**Requirement**
Report every line of the records that contains the word "DESC".

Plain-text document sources
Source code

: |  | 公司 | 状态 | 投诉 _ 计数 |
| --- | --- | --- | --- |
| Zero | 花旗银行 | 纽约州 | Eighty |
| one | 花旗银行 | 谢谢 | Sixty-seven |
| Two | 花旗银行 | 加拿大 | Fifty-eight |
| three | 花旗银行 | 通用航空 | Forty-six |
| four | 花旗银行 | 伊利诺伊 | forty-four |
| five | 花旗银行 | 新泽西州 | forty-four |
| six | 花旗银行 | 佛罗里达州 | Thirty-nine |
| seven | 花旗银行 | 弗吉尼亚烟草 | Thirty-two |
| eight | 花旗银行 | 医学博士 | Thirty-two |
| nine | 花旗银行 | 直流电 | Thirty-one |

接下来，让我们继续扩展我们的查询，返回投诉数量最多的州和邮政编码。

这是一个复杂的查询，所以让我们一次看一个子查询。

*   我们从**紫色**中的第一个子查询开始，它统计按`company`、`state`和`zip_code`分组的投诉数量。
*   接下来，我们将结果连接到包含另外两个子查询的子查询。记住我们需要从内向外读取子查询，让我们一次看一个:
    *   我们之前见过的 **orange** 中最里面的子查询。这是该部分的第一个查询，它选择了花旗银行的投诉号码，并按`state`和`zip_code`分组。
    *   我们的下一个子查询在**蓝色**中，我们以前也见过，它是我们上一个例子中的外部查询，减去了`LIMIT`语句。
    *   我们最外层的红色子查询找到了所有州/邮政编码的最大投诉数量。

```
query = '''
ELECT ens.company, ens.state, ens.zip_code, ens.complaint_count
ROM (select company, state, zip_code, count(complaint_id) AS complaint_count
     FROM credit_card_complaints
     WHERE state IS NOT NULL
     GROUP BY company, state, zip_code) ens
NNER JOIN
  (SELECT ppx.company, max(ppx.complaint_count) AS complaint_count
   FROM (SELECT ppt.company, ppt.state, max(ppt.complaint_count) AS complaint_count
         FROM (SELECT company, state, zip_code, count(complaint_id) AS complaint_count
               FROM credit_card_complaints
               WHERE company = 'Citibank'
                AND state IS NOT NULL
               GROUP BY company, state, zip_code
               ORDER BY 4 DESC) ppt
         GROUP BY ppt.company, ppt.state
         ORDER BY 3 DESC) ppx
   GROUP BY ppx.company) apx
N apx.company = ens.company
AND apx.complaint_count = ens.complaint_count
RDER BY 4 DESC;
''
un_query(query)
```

**Solution to this problem**
               ORDER BY 4 DESC) ppt
         ORDER BY 3 DESC) ppx
RDER BY 4 DESC;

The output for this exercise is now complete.